Buffalo went 19-10 in Hurley’s first season, winning the program’s first-ever MAC East title. But a dip was expected after losing MAC Player of the Year, JavonMcCrea. Instead, Buffalo led both Kentucky and Wisconsin at halftime of their games. After slipping to 6-6 in MAC play on Feb. 14, Hurley brought everything back to basics. He showed his team film of the 1990 national title game, when UNLV blew out Duke 103-73, and talked about how hard they worked the next season to reverse course. Duke, of course, beat UNLV 79-77 in the national semifinals in 1991. And after Hurley’s motivation—plus a re-focus on skill work—Buffalo went on a streak of its own. The Bulls (23-9), led by forward Justin Moss (17.7 ppg) and guard Shannon Evans (15.4), have won eight straight games. They’ve become such a trendy upset pick that even President Obama selected them to upset West Virginia. “We lost three really heartbreaking games, our psyche was damaged,” Hurley said. “Give credit to the kids, it wasn’t easy to do. There was a lot of soul searching, but they took the season in a different direction.”

And while Hurley’s rise is meteoric by any standard, this run has many speculating on where his ascension could continue. This year, anyway, it looks like he’ll return to Buffalo. He brings back four starters and has secured a top-flight recruiting class.

With no high-end jobs open, perhaps he stays for another few years. A few members of the Duke family hinted that they wouldn’t be surprised to see Hurley replace Krzyzewski one day, another name to add to the usual suspect list of replacements like Collins, Brey, Steve Wojciechowski, Tommy Amaker and Johnny Dawkins.

And while projecting that Hurley will succeed Coach K may seem premature, so would have imagining him leading a team to the NCAA tournament five years after entering the business. If you believe in serendipity, Hurley Sr. points out that the oldest of Bobby’s three children, daughter Cameron, is a freshman at Duke. Yes, she’s named after Cameron Indoor Stadium.

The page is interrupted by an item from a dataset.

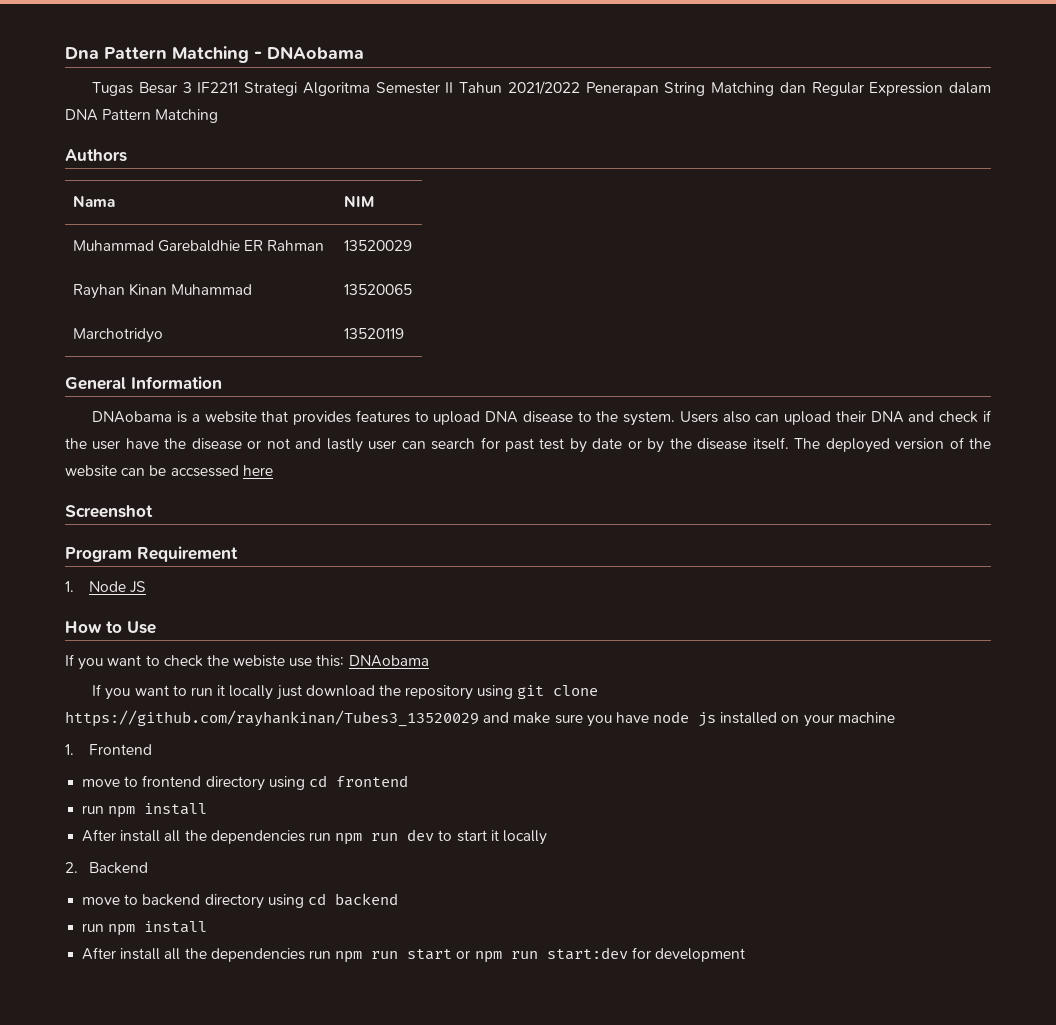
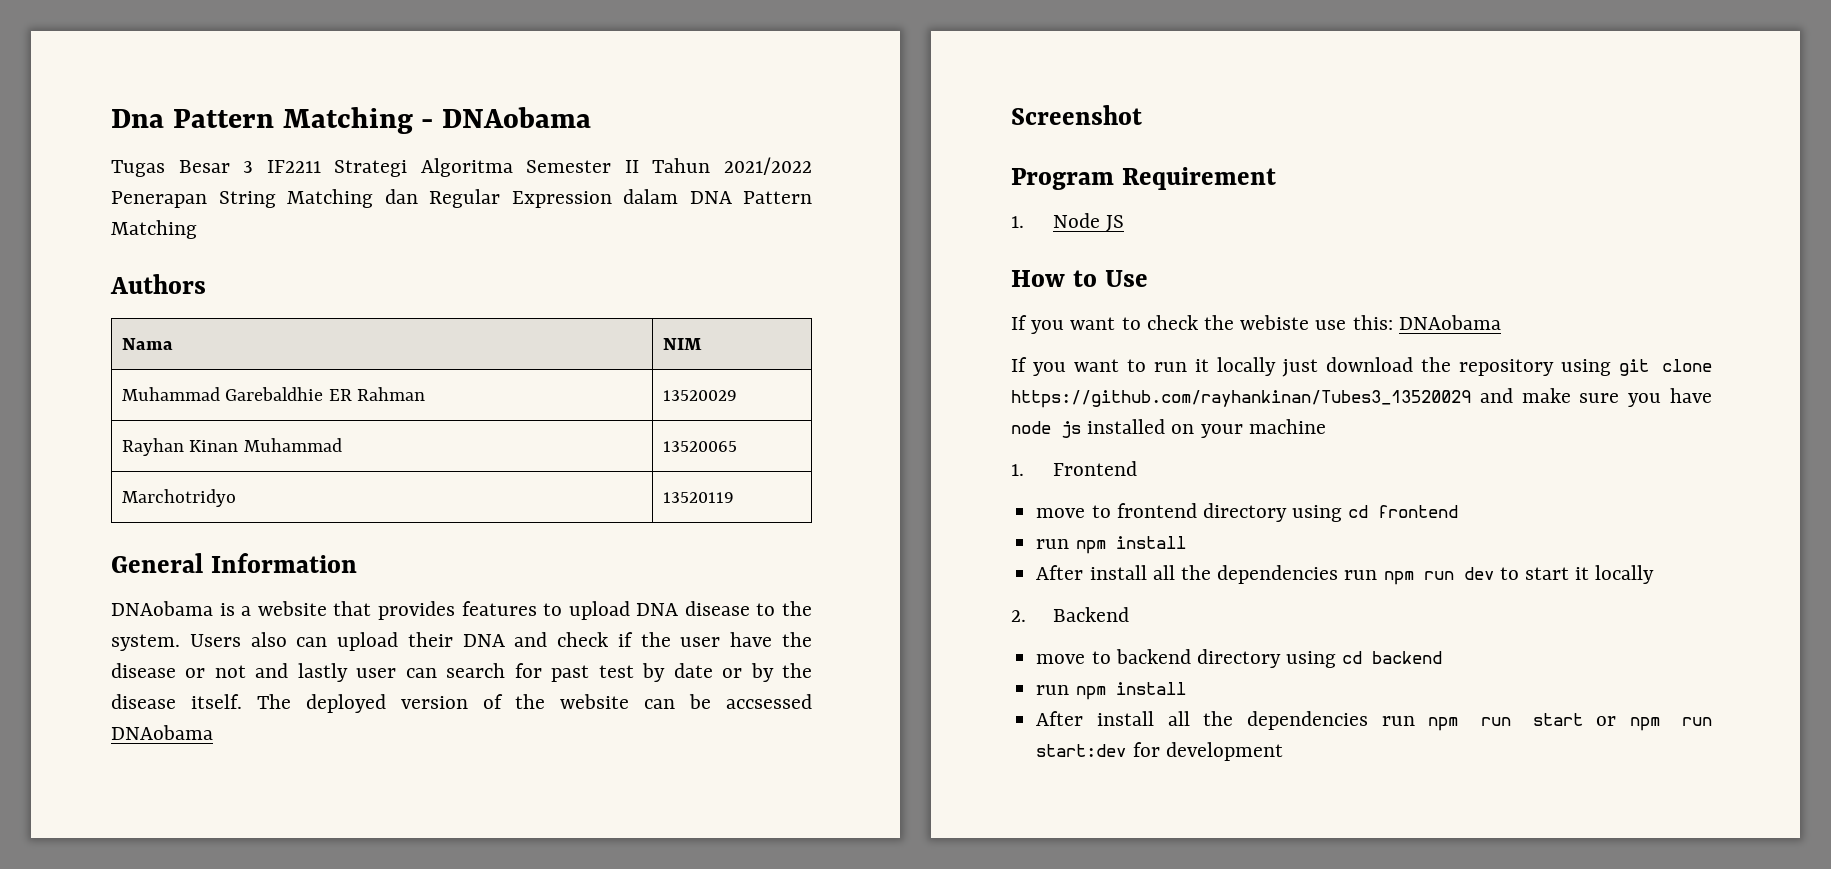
[242,465,273,476] here -> [111,725,213,740] DNAobama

Krzyzewski chuckled when asked about the Hurley theory floating around the Duke family. “Who knows?” Krzyzewski said, sounding a bit annoyed. “After the next week, if we don’t win, they might want a guy to come in sooner than later. He’s certainly one of the guys mainly responsible for me still being here. It was a lot easier to coach with Bobby Hurley as your point guard.”

In Buffalo, Hurley has made history by capturing the school’s first-ever NCAA tournament berth. And while a bumpy path led him to Buffalo, his basketball pedigree and accelerated success certainly hint at a level of success in coaching that will leave him more satisfied than his playing career.